## Work task
Check each line of the records below and collect those holding "that".

******************************

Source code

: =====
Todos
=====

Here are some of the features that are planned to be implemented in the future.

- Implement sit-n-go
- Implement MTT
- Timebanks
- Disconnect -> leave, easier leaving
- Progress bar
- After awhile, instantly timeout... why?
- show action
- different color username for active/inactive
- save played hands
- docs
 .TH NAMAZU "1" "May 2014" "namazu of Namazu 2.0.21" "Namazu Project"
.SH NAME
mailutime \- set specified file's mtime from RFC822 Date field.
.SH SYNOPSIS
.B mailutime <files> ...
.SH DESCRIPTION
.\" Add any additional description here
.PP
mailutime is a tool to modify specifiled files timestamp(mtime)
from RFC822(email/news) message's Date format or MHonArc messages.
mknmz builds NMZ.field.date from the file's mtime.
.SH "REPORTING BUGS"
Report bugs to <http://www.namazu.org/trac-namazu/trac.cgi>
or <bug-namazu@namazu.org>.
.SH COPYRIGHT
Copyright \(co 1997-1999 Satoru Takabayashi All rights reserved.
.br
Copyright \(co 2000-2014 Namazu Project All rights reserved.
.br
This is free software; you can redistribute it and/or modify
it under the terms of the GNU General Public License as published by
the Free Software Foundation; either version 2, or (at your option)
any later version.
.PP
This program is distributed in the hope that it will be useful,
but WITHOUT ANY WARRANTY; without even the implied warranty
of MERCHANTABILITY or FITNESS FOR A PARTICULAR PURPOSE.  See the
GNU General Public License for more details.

******************************

## Response area
Here are some of the features that are planned to be implemented in the future.
This program is distributed in the hope that it will be useful,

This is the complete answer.